TASK TO COMPLETE ->
Leaving out the images, return the data below exactly as it is written.

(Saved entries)
┌────────

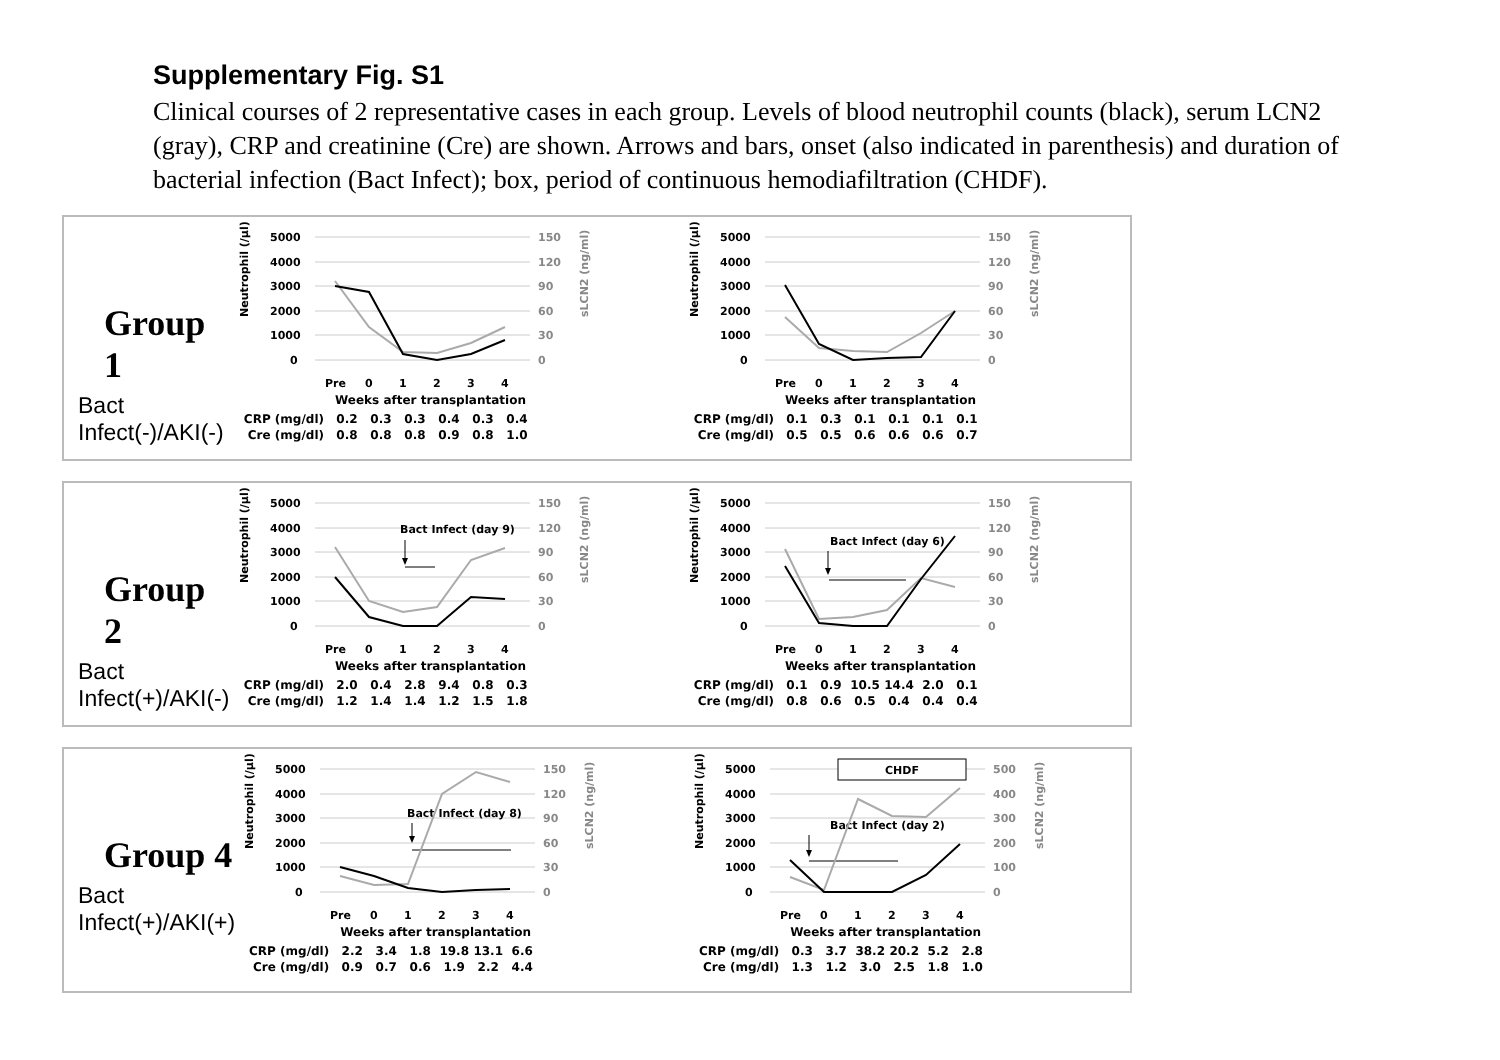Supplementary Fig. S1
Clinical courses of 2 representative cases in each group. Levels of blood neutrophil counts (black), serum LCN2 (gray), CRP and creatinine (Cre) are shown. Arrows and bars, onset (also indicated in parenthesis) and duration of bacterial infection (Bact Infect); box, period of continuous hemodiafiltration (CHDF).
Group 1
Bact Infect(-)/AKI(-)
5000
4000
3000
2000
1000
0
150
120
90
60
30
0
Neutrophil (/μl)
sLCN2 (ng/ml)
Pre
0
1
2
3
4
Weeks after transplantation
| CRP (mg/dl) | 0.2 | 0.3 | 0.3 | 0.4 | 0.3 | 0.4 |
| Cre (mg/dl) | 0.8 | 0.8 | 0.8 | 0.9 | 0.8 | 1.0 |
5000
4000
3000
2000
1000
0
150
120
90
60
30
0
Neutrophil (/μl)
sLCN2 (ng/ml)
Pre
0
1
2
3
4
Weeks after transplantation
| CRP (mg/dl) | 0.1 | 0.3 | 0.1 | 0.1 | 0.1 | 0.1 |
| Cre (mg/dl) | 0.5 | 0.5 | 0.6 | 0.6 | 0.6 | 0.7 |
Group 2
Bact Infect(+)/AKI(-)
5000
4000
3000
2000
1000
0
150
120
90
60
30
0
Neutrophil (/μl)
sLCN2 (ng/ml)
Bact Infect (day 9)
Pre
0
1
2
3
4
Weeks after transplantation
| CRP (mg/dl) | 2.0 | 0.4 | 2.8 | 9.4 | 0.8 | 0.3 |
| Cre (mg/dl) | 1.2 | 1.4 | 1.4 | 1.2 | 1.5 | 1.8 |
5000
4000
3000
2000
1000
0
150
120
90
60
30
0
Neutrophil (/μl)
sLCN2 (ng/ml)
Bact Infect (day 6)
Pre
0
1
2
3
4
Weeks after transplantation
| CRP (mg/dl) | 0.1 | 0.9 | 10.5 | 14.4 | 2.0 | 0.1 |
| Cre (mg/dl) | 0.8 | 0.6 | 0.5 | 0.4 | 0.4 | 0.4 |
Group 4
Bact Infect(+)/AKI(+)
5000
4000
3000
2000
1000
0
150
120
90
60
30
0
Neutrophil (/μl)
sLCN2 (ng/ml)
Bact Infect (day 8)
Pre
0
1
2
3
4
Weeks after transplantation
| CRP (mg/dl) | 2.2 | 3.4 | 1.8 | 19.8 | 13.1 | 6.6 |
| Cre (mg/dl) | 0.9 | 0.7 | 0.6 | 1.9 | 2.2 | 4.4 |
5000
4000
3000
2000
1000
0
500
400
300
200
100
0
Neutrophil (/μl)
sLCN2 (ng/ml)
CHDF
Bact Infect (day 2)
Pre
0
1
2
3
4
Weeks after transplantation
| CRP (mg/dl) | 0.3 | 3.7 | 38.2 | 20.2 | 5.2 | 2.8 |
| Cre (mg/dl) | 1.3 | 1.2 | 3.0 | 2.5 | 1.8 | 1.0 |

└────────

ANSWER TO THE PROBLEM ->
Supplementary Fig. S1
Clinical courses of 2 representative cases in each group. Levels of blood neutrophil counts (black), serum LCN2 (gray), CRP and creatinine (Cre) are shown. Arrows and bars, onset (also indicated in parenthesis) and duration of bacterial infection (Bact Infect); box, period of continuous hemodiafiltration (CHDF).
Group 1
Bact Infect(-)/AKI(-)
5000
4000
3000
2000
1000
0
150
120
90
60
30
0
Neutrophil (/μl)
sLCN2 (ng/ml)
Pre
0
1
2
3
4
Weeks after transplantation
| CRP (mg/dl) | 0.2 | 0.3 | 0.3 | 0.4 | 0.3 | 0.4 |
| Cre (mg/dl) | 0.8 | 0.8 | 0.8 | 0.9 | 0.8 | 1.0 |
5000
4000
3000
2000
1000
0
150
120
90
60
30
0
Neutrophil (/μl)
sLCN2 (ng/ml)
Pre
0
1
2
3
4
Weeks after transplantation
| CRP (mg/dl) | 0.1 | 0.3 | 0.1 | 0.1 | 0.1 | 0.1 |
| Cre (mg/dl) | 0.5 | 0.5 | 0.6 | 0.6 | 0.6 | 0.7 |
Group 2
Bact Infect(+)/AKI(-)
5000
4000
3000
2000
1000
0
150
120
90
60
30
0
Neutrophil (/μl)
sLCN2 (ng/ml)
Bact Infect (day 9)
Pre
0
1
2
3
4
Weeks after transplantation
| CRP (mg/dl) | 2.0 | 0.4 | 2.8 | 9.4 | 0.8 | 0.3 |
| Cre (mg/dl) | 1.2 | 1.4 | 1.4 | 1.2 | 1.5 | 1.8 |
5000
4000
3000
2000
1000
0
150
120
90
60
30
0
Neutrophil (/μl)
sLCN2 (ng/ml)
Bact Infect (day 6)
Pre
0
1
2
3
4
Weeks after transplantation
| CRP (mg/dl) | 0.1 | 0.9 | 10.5 | 14.4 | 2.0 | 0.1 |
| Cre (mg/dl) | 0.8 | 0.6 | 0.5 | 0.4 | 0.4 | 0.4 |
Group 4
Bact Infect(+)/AKI(+)
5000
4000
3000
2000
1000
0
150
120
90
60
30
0
Neutrophil (/μl)
sLCN2 (ng/ml)
Bact Infect (day 8)
Pre
0
1
2
3
4
Weeks after transplantation
| CRP (mg/dl) | 2.2 | 3.4 | 1.8 | 19.8 | 13.1 | 6.6 |
| Cre (mg/dl) | 0.9 | 0.7 | 0.6 | 1.9 | 2.2 | 4.4 |
5000
4000
3000
2000
1000
0
500
400
300
200
100
0
Neutrophil (/μl)
sLCN2 (ng/ml)
CHDF
Bact Infect (day 2)
Pre
0
1
2
3
4
Weeks after transplantation
| CRP (mg/dl) | 0.3 | 3.7 | 38.2 | 20.2 | 5.2 | 2.8 |
| Cre (mg/dl) | 1.3 | 1.2 | 3.0 | 2.5 | 1.8 | 1.0 |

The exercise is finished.